**Work item**:
In the material below, find the line containing "pinky dip: (233, 255)" and the line containing "index tip: (300, 160)", then reproduce exactly both of them and every line between, and nothing else.

# # # # # # #

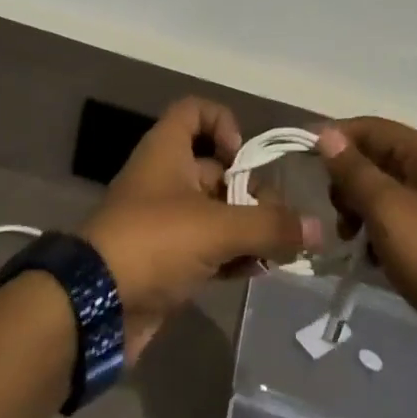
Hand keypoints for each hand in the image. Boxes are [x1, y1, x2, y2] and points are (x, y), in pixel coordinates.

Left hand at [82, 99, 316, 361]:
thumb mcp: (217, 227)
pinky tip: (259, 271)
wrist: (97, 307)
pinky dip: (233, 255)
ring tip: (280, 250)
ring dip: (248, 227)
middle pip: (216, 168)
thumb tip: (319, 228)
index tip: (242, 157)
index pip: (195, 110)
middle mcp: (166, 178)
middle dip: (251, 190)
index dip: (223, 122)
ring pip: (216, 211)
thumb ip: (270, 226)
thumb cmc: (154, 242)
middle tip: (278, 219)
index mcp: (167, 150)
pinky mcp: (167, 260)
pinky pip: (209, 247)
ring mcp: (165, 220)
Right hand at [318, 118, 416, 391]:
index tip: (300, 160)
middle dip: (346, 180)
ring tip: (348, 238)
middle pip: (374, 158)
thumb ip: (354, 171)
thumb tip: (326, 135)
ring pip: (380, 193)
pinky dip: (375, 235)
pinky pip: (392, 224)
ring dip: (357, 210)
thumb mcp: (388, 210)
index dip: (334, 138)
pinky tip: (369, 260)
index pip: (370, 127)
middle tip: (336, 211)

# # # # # # #

**Output of the task**:
pinky dip: (233, 255)
ring tip: (280, 250)
ring dip: (248, 227)
middle pip: (216, 168)
thumb tip: (319, 228)
index tip: (242, 157)
index pip: (195, 110)
middle mcp: (166, 178)
middle dip: (251, 190)
index dip: (223, 122)
ring pip: (216, 211)
thumb ip: (270, 226)
thumb cmc: (154, 242)
middle tip: (278, 219)
index mcp: (167, 150)
pinky mcp: (167, 260)
pinky pip: (209, 247)
ring mcp: (165, 220)
Right hand at [318, 118, 416, 391]:
index tip: (300, 160)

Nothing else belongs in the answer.